Much Ado About Nothing On: All the Fuss About Actor Ranveer Singh’s Nude Photos
- So why did the story hit the fan? There can’t be much of a reason except that small-time politicos and culture warriors want to latch on to celebrity lifestyles that they can pick on.
Till recently, few have heard about a New York-based fashion publication simply called “Paper,” also known, according to its Wikipedia listing, as “Paper Mag.” But now one can be sure millions of Indians have Googled it, thanks to the controversial photographs it published of a popular Indian actor.
The gushing story by journalist Aishwarya Subramanyam titled “Ranveer Singh: the Last Bollywood Superstar” is really much ado about nothing on. Literally, it will be only remembered for the nude photos of Singh by Ashish Shah and the hornet’s nest they stirred back in India.
In several photos in the story, Singh displays his near-nude and admirably chiseled body and discusses his views about all kinds of things with a generous dropping of F-bombs. It’s really difficult to characterize what they amount to, even if the interviewer seems quite enamored (“He compliments me freely, noticing my bag, my shoes, my style”).

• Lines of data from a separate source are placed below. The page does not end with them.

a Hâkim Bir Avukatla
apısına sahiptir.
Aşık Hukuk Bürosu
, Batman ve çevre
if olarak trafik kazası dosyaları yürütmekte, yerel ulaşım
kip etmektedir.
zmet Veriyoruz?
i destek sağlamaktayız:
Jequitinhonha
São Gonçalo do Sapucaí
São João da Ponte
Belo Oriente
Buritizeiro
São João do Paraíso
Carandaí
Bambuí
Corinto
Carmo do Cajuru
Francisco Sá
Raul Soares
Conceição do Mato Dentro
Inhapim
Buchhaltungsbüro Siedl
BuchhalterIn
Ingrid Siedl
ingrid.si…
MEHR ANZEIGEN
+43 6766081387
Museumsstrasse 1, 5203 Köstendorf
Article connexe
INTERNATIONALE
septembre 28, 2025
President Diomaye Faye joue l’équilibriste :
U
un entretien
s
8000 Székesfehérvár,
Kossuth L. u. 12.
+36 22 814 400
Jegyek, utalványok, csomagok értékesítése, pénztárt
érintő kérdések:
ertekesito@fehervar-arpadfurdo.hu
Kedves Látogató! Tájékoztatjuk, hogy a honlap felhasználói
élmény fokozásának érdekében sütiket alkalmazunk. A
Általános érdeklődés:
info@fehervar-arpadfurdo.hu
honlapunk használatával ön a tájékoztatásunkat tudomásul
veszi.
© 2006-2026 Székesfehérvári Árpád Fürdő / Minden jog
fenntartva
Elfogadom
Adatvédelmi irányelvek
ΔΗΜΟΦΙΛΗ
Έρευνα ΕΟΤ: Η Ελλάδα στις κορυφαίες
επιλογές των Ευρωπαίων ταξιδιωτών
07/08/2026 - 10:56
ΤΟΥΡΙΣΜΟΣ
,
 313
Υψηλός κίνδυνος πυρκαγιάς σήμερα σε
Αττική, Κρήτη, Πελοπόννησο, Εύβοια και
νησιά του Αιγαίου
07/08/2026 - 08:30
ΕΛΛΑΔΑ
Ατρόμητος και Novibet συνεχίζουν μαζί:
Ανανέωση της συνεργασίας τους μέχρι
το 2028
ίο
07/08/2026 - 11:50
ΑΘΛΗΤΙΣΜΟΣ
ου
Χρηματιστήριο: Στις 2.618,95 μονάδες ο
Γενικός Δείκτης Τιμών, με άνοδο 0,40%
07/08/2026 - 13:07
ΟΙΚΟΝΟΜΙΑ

Singh at times appears to wax philosophical, when he says, “I have an understanding of mortality. The eventualities of life and existence. I look at it like, what is this? It’s flesh, it’s bone. These aren’t my concerns. This is just a mortal vessel. My concern is with the energy, the spirit, that intangible thing that nobody seems to be able to explain. What is this energy that runs through you, runs through me, runs through all living beings. What is it? That’s the stuff.”
On the question of nudity, however, he is much more lucid. “It’s so easy for me to be physically naked, but in some of my performances I’ve been damn fucking naked. You can see my fucking soul. How naked is that? That’s being actually naked. I can be naked in front of a thousand people, I don’t give a shit. It’s just that they get uncomfortable,” he tells Subramanyam who thinks, “It’s not a side of him we see often.”
The Bollywood star continues, among other things, in defense of his gender fluid lifestyle: “I work f***ing hard, … I want to wear nice sh*t. Eat my f***ing a**, I will wear nice f***ing sh*t.”
Meanwhile, far away from Manhattan, a mountain is being raised out of a Mumbai molehill. A police case has been registered against the matinee idol based on the complaints of “a non-governmental organization and a lawyer” which claim the nude depictions have hurt the “sentiments of women and insulted their modesty.”
A matrimonial lawyer Vedika Chaubey lawyer tells NDTV, “Of course this is vulgar. We can see his bum … This is a national issue.”
It is amazing how often nondescript lawyers and political activists in India gallantly take up lost causes, like, in this instance, coming to the defense of the modesty more than half of the population of the planet, or in the previous instances, saving the prestige of a 5,000-year-old civilization which in their view is ever so vulnerable to the slights of minorities of every hue.
But the fact, however, remains, that male nudity (or the vicinity) is not unheard of. As film critic Alaka Sahani writes in The Indian Express, “Indian male celebrities have, over the decades, disrobed for the camera. Milind Soman did it in the 1990s to push the sales of a shoe brand. More recently, in November 2020, to celebrate his 55th birthday, the model-actor ran naked on a Goa beach. Popular actors Jackie Shroff and Anil Kapoor were photographed in their birthday suits, albeit with their private parts covered with a surfing board and a newspaper, respectively.”
So why did the story hit the fan? There can’t be much of a reason except that small-time politicos and culture warriors want to latch on to celebrity lifestyles that they can pick on. And in a political atmosphere charged with the polarization of people on religious and cultural issues, it is so easy to set a social media fire. The bigger the celebrity, the bigger the fire.
As Subramanyam rightly points out in her Paper story, Bollywood has never seen a star quite like Ranveer Singh. “The immensely popular (and versatile) actor has challenged practically every stereotype of masculinity in still-traditionalist Indian society, all while remaining largely free of controversy and polarizing opinion (except perhaps when it comes to his fashion choices). There is a strong case to be made for the death of the superstar in show business, but Singh is the closest thing we have to one in this generation. He may even be the last of his kind.”
But this won’t be the last controversy over nothing.